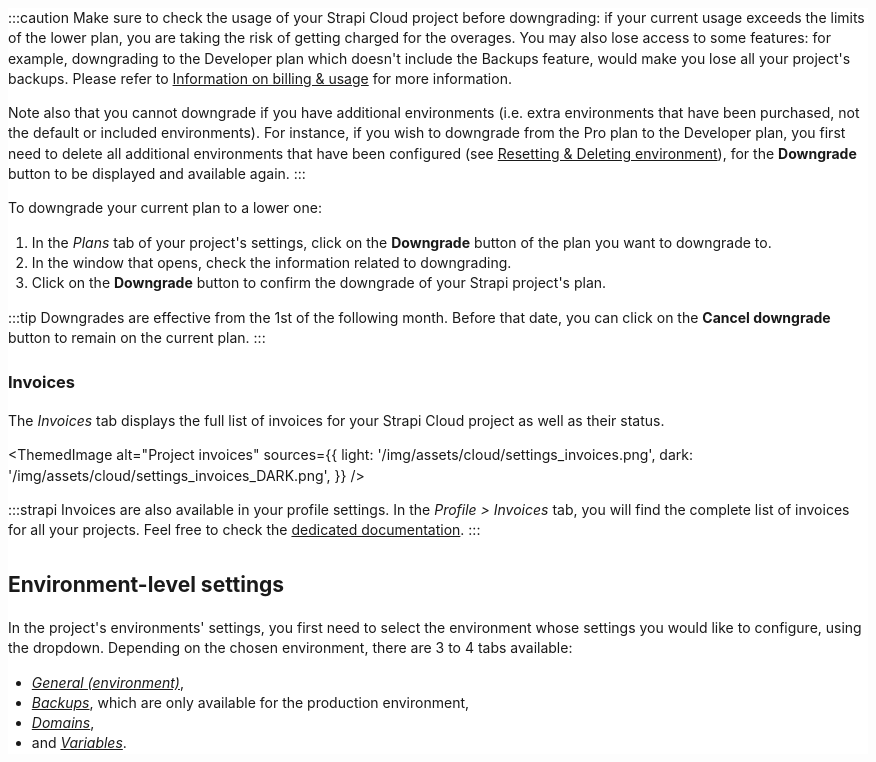 :::caution
Make sure to check the usage of your Strapi Cloud project before downgrading: if your current usage exceeds the limits of the lower plan, you are taking the risk of getting charged for the overages. You may also lose access to some features: for example, downgrading to the Developer plan which doesn't include the Backups feature, would make you lose all your project's backups. Please refer to [Information on billing & usage](/cloud/getting-started/usage-billing) for more information.

Note also that you cannot downgrade if you have additional environments (i.e. extra environments that have been purchased, not the default or included environments). For instance, if you wish to downgrade from the Pro plan to the Developer plan, you first need to delete all additional environments that have been configured (see [Resetting & Deleting environment](#resetting--deleting-environment)), for the **Downgrade** button to be displayed and available again.
:::

To downgrade your current plan to a lower one:

1. In the <Icon name="map-trifold" /> *Plans* tab of your project's settings, click on the **Downgrade** button of the plan you want to downgrade to.
2. In the window that opens, check the information related to downgrading.
3. Click on the **Downgrade** button to confirm the downgrade of your Strapi project's plan. 

:::tip
Downgrades are effective from the 1st of the following month. Before that date, you can click on the **Cancel downgrade** button to remain on the current plan.
:::

### Invoices

The <Icon name="invoice" /> *Invoices* tab displays the full list of invoices for your Strapi Cloud project as well as their status.

<ThemedImage
  alt="Project invoices"
  sources={{
    light: '/img/assets/cloud/settings_invoices.png',
    dark: '/img/assets/cloud/settings_invoices_DARK.png',
  }}
/>

<InvoiceStatus components={props.components} />

:::strapi Invoices are also available in your profile settings.
In the *Profile > Invoices* tab, you will find the complete list of invoices for all your projects. Feel free to check the [dedicated documentation](/cloud/account/account-billing#account-invoices).
:::


## Environment-level settings

In the project's environments' settings, you first need to select the environment whose settings you would like to configure, using the dropdown. Depending on the chosen environment, there are 3 to 4 tabs available:

- <Icon name="faders" /> [*General (environment)*](#general),
- <Icon name="arrow-clockwise" /> [*Backups*](#backups), which are only available for the production environment,
- <Icon name="browsers" /> [*Domains*](#domains),
- and <Icon name="code" classes="ph-bold" /> [*Variables*](#variables).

§ What needs to be done: When you restate the listing above, give each line word for word but leave out every image.

§ Reply to the task:
 :::caution
Make sure to check the usage of your Strapi Cloud project before downgrading: if your current usage exceeds the limits of the lower plan, you are taking the risk of getting charged for the overages. You may also lose access to some features: for example, downgrading to the Developer plan which doesn't include the Backups feature, would make you lose all your project's backups. Please refer to [Information on billing & usage](/cloud/getting-started/usage-billing) for more information.

Note also that you cannot downgrade if you have additional environments (i.e. extra environments that have been purchased, not the default or included environments). For instance, if you wish to downgrade from the Pro plan to the Developer plan, you first need to delete all additional environments that have been configured (see [Resetting & Deleting environment](#resetting--deleting-environment)), for the **Downgrade** button to be displayed and available again.
:::

To downgrade your current plan to a lower one:

1. In the <Icon name="map-trifold" /> *Plans* tab of your project's settings, click on the **Downgrade** button of the plan you want to downgrade to.
2. In the window that opens, check the information related to downgrading.
3. Click on the **Downgrade** button to confirm the downgrade of your Strapi project's plan. 

:::tip
Downgrades are effective from the 1st of the following month. Before that date, you can click on the **Cancel downgrade** button to remain on the current plan.
:::

### Invoices

The <Icon name="invoice" /> *Invoices* tab displays the full list of invoices for your Strapi Cloud project as well as their status.

<ThemedImage
  alt="Project invoices"
  sources={{
    light: '/img/assets/cloud/settings_invoices.png',
    dark: '/img/assets/cloud/settings_invoices_DARK.png',
  }}
/>

<InvoiceStatus components={props.components} />

:::strapi Invoices are also available in your profile settings.
In the *Profile > Invoices* tab, you will find the complete list of invoices for all your projects. Feel free to check the [dedicated documentation](/cloud/account/account-billing#account-invoices).
:::


## Environment-level settings

In the project's environments' settings, you first need to select the environment whose settings you would like to configure, using the dropdown. Depending on the chosen environment, there are 3 to 4 tabs available:

- <Icon name="faders" /> [*General (environment)*](#general),
- <Icon name="arrow-clockwise" /> [*Backups*](#backups), which are only available for the production environment,
- <Icon name="browsers" /> [*Domains*](#domains),
- and <Icon name="code" classes="ph-bold" /> [*Variables*](#variables).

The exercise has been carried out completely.